The metric only appears when the trace contains a reranker span; weights renormalize automatically (precision 35%, efficiency 25%, rerank-gain 15%, uniqueness 15%, coverage 10%).
A reranker with consistently negative rerank-gain is demoting the chunks the LLM uses — adding cost and latency for a net-negative retrieval outcome.
Query segmentation reveals whether the reranker works for some query types but not others, pointing to model-query-type mismatch.
If rerank-gain is consistently low across query types, removing the reranker and increasing TOP_K is often a better trade — RAGScope's precision score will validate it immediately.

Top comments (4)

Tae Kim • Jun 21

Reranker latency cost surprised me too. I tried a cross-encoder on a RAG pipeline and the gains on average precision were real but marginal on most queries. What helped was selective reranking: only call the reranker when the top-k similarity scores are clustered close together, meaning retrieval is uncertain. When the top chunk is clearly ahead, skip it. Reduced calls by about 60 percent with almost no precision drop on the cases that mattered.

Siddharth Pandey • Jun 23

Selective reranking based on score clustering is a smart gate — essentially using retrieval confidence as a skip signal.
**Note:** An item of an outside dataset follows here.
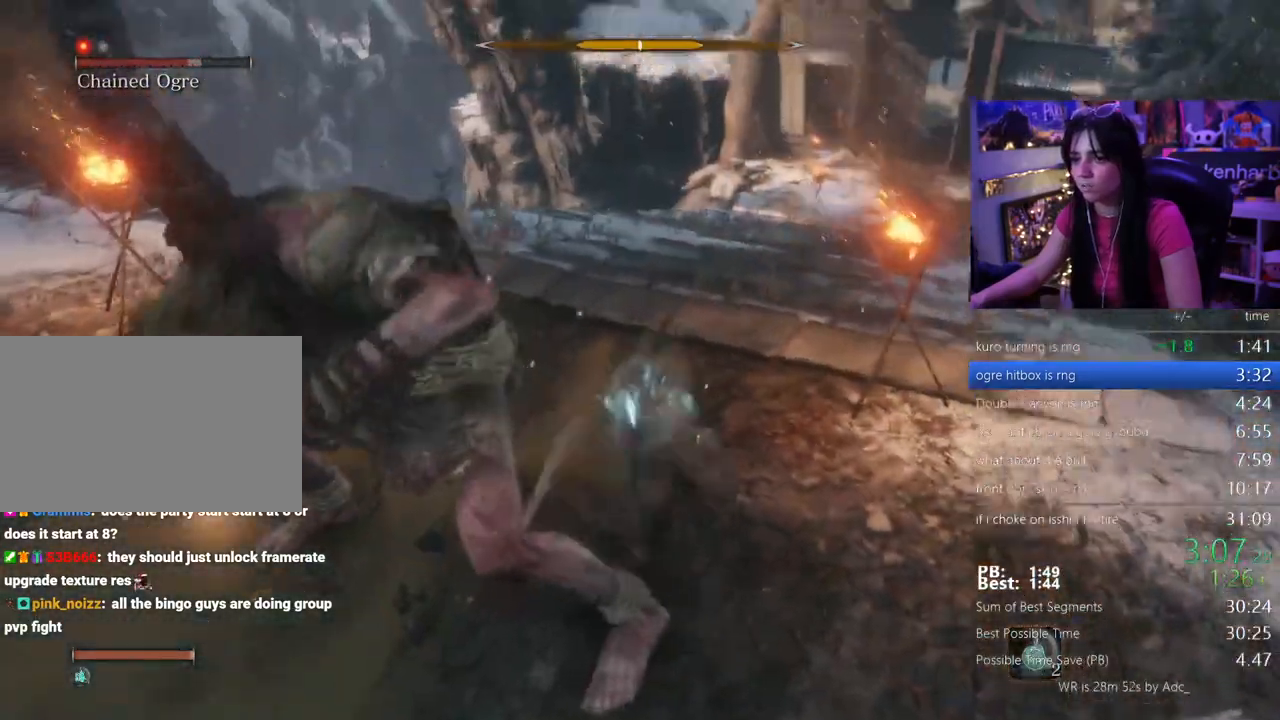
{"keys": ["w"], "events": []}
RAGScope's rerank-gain metric measures this exact outcome: whether chunks the LLM actually used moved up in rank after reranking. You'd see that 60% of skipped calls had a clear top chunk (high scoreNormalized, no clustering), and rerank-gain would still be high because the uncertain cases — where it ran — did the heavy lifting.

Tae Kim • Jun 24

The 60% stat makes the gating decision tractable — if a clear top chunk is already there, you're paying latency for nothing. My gate was simpler: skip reranking when top-1 BM25 score exceeded a threshold AND bi-encoder agreed. Not as principled as rerank-gain but cheap to compute inline. The gap you're describing — measuring whether uncertain cases actually benefited — is exactly what I was missing. Makes me want to add that metric to see how much I'm over- or under-gating.

Siddharth Pandey • Jun 24

Exactly — and that's the gap rerank-gain closes. Try it once on a real trace and you'll see immediately whether your uncertain cases are actually getting meaningful rank movement or just adding latency for noise. Would love to hear what you find.